▶ **WHAT YOU ARE ASKED TO DO**
Take the entries that follow and return exactly the lines from the one holding "#4 white flat cable (459, 342, 529, 438)" through the one holding "0, 694, 99]", both included. Nothing else is needed.

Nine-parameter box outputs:
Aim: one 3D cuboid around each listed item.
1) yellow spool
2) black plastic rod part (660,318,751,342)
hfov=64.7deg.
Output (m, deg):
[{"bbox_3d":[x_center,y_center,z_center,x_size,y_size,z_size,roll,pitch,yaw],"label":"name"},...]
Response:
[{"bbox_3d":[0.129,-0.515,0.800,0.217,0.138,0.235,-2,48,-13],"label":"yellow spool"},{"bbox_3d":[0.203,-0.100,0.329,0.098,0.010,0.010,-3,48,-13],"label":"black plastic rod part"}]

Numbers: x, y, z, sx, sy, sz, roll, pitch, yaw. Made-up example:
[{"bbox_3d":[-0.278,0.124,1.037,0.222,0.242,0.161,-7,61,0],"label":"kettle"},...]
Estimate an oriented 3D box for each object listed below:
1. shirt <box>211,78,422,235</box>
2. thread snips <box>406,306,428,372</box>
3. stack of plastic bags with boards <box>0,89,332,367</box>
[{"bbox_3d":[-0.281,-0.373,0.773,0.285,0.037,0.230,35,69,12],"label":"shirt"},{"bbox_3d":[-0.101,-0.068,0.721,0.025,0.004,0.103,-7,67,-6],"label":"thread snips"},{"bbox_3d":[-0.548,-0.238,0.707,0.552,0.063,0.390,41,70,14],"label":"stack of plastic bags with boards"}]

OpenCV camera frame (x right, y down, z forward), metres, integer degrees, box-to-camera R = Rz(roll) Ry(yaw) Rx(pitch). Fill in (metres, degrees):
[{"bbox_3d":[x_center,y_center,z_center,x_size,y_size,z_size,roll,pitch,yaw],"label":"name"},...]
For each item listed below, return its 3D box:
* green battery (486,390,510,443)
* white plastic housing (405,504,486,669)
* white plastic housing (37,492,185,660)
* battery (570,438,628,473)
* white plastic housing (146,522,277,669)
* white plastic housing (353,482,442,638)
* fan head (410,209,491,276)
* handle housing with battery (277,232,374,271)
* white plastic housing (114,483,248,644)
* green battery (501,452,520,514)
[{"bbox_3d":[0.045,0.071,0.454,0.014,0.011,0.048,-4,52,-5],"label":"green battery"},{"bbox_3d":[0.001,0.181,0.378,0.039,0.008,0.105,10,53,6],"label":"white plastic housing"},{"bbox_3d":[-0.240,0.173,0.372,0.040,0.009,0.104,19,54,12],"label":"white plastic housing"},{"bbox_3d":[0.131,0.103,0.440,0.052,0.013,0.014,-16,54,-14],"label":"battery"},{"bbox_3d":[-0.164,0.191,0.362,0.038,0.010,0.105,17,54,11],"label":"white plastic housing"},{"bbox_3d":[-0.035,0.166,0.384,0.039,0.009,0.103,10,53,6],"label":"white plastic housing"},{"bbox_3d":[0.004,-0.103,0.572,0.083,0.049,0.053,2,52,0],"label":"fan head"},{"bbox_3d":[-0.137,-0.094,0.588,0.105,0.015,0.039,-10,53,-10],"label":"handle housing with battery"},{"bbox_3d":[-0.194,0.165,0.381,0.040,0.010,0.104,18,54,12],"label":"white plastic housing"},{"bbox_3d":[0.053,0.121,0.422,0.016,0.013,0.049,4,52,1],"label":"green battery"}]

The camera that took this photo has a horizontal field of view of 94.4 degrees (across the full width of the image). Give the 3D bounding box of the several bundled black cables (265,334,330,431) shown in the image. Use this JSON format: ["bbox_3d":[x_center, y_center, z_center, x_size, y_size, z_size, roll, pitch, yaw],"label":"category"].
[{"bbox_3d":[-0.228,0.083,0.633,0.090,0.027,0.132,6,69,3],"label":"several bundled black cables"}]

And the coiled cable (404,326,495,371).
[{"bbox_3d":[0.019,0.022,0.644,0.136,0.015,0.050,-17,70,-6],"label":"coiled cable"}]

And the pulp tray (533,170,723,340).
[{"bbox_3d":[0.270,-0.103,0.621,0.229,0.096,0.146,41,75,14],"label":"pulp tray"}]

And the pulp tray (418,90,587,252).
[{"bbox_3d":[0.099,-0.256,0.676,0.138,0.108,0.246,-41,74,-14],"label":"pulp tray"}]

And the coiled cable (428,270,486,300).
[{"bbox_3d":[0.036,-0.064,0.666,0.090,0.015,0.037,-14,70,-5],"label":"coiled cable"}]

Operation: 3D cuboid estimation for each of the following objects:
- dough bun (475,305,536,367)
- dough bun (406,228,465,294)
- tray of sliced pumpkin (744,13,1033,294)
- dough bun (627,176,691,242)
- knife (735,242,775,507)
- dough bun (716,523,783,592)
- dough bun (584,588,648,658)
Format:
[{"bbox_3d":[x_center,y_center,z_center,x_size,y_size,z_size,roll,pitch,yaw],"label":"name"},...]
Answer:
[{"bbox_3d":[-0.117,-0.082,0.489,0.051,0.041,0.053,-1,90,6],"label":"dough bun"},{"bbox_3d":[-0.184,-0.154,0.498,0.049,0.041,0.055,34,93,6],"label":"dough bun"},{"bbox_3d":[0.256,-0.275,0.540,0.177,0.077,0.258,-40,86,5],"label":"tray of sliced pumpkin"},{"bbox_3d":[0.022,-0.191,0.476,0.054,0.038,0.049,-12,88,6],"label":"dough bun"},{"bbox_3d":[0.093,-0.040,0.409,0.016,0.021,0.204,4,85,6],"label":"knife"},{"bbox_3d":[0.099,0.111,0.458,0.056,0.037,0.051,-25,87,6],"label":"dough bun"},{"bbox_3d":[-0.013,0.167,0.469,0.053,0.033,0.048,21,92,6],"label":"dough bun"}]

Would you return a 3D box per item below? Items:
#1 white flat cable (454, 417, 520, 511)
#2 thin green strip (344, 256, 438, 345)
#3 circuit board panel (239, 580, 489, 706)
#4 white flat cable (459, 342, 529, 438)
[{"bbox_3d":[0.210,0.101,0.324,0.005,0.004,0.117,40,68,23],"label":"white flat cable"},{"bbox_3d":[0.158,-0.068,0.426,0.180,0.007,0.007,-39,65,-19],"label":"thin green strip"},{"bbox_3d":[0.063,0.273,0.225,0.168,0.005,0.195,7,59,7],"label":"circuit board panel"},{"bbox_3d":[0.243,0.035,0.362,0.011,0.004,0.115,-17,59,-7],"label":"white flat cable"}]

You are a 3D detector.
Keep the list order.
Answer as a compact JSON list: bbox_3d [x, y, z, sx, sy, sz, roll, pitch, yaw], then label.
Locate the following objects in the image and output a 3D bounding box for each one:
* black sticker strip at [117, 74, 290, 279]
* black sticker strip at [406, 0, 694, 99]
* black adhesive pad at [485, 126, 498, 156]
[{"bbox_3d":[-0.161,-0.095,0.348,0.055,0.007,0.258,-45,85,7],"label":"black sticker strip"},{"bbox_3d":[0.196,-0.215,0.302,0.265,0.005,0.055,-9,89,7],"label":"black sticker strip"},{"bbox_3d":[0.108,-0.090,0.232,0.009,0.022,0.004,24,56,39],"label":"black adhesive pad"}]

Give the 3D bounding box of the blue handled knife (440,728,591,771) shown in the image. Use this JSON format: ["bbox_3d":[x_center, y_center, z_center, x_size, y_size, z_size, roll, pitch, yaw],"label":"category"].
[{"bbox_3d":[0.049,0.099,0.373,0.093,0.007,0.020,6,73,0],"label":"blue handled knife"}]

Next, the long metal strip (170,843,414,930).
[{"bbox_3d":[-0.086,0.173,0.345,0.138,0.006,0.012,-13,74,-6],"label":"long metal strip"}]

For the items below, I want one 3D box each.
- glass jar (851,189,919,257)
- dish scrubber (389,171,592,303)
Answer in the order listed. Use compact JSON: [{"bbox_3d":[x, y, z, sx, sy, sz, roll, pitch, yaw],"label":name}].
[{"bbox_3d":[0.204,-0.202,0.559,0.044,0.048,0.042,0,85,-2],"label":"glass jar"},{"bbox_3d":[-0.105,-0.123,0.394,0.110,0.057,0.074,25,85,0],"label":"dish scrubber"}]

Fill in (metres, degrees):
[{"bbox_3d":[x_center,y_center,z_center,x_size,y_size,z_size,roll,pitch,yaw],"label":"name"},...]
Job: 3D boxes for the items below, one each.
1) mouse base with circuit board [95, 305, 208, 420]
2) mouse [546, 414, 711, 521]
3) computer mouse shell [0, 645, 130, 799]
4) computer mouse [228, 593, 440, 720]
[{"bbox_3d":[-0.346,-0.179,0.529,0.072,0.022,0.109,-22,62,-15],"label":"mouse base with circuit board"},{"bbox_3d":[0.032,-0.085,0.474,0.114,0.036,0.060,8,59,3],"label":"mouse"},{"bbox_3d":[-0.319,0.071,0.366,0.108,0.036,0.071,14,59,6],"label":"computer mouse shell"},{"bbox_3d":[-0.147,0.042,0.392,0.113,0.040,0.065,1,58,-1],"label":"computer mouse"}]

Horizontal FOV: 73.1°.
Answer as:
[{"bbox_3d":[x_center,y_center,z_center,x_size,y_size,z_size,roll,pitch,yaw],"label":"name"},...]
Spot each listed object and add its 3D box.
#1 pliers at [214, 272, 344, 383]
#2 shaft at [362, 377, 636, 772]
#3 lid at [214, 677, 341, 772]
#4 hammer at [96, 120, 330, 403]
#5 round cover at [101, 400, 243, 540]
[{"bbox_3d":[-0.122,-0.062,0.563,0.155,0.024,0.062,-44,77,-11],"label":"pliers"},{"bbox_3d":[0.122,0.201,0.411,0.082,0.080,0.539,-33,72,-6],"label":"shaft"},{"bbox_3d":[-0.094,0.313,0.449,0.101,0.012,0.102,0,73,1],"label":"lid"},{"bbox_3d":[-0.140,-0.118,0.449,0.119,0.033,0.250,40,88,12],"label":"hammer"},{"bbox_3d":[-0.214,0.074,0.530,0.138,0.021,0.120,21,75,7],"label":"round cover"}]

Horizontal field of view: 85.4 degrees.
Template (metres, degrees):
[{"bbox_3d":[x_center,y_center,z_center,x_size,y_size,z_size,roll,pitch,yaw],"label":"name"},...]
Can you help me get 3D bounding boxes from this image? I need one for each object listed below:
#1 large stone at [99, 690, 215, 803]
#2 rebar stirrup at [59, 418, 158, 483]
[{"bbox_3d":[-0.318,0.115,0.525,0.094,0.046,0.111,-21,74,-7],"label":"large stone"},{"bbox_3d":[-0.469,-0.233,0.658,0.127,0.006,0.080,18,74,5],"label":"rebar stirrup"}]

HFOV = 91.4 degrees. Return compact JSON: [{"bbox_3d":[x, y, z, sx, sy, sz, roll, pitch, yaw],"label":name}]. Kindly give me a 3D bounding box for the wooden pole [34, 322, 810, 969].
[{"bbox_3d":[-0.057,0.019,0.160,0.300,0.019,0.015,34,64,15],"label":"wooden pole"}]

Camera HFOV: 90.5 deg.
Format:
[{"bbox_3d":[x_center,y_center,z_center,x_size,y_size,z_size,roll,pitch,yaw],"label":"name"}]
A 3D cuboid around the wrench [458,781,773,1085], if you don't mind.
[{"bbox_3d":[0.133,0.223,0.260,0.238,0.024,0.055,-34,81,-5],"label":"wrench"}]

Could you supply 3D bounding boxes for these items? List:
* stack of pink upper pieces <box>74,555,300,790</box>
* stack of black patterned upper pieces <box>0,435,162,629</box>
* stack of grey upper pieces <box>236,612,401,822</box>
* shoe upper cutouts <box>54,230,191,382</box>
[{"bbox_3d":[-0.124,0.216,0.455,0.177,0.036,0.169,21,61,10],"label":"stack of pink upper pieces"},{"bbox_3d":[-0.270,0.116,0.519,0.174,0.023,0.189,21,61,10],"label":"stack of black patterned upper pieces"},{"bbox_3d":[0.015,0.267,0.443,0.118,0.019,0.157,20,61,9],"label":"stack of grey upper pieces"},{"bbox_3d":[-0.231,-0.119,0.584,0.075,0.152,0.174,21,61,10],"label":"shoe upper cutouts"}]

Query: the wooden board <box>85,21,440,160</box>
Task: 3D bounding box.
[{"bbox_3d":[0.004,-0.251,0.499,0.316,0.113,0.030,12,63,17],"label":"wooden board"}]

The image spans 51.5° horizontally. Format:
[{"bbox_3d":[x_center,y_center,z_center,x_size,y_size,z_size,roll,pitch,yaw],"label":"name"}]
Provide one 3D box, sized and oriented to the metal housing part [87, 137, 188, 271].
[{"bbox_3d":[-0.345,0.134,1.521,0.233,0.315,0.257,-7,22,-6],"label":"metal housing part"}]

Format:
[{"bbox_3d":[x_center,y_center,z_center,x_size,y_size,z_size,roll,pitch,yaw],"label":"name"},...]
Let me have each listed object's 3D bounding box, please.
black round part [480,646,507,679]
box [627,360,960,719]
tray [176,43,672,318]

▶ **PROBLEM SOLUTION**
#4 white flat cable (459, 342, 529, 438)
[{"bbox_3d":[0.210,0.101,0.324,0.005,0.004,0.117,40,68,23],"label":"white flat cable"},{"bbox_3d":[0.158,-0.068,0.426,0.180,0.007,0.007,-39,65,-19],"label":"thin green strip"},{"bbox_3d":[0.063,0.273,0.225,0.168,0.005,0.195,7,59,7],"label":"circuit board panel"},{"bbox_3d":[0.243,0.035,0.362,0.011,0.004,0.115,-17,59,-7],"label":"white flat cable"}]

You are a 3D detector.
Keep the list order.
Answer as a compact JSON list: bbox_3d [x, y, z, sx, sy, sz, roll, pitch, yaw], then label.
Locate the following objects in the image and output a 3D bounding box for each one:
* black sticker strip at [117, 74, 290, 279]
* black sticker strip at [406, 0, 694, 99]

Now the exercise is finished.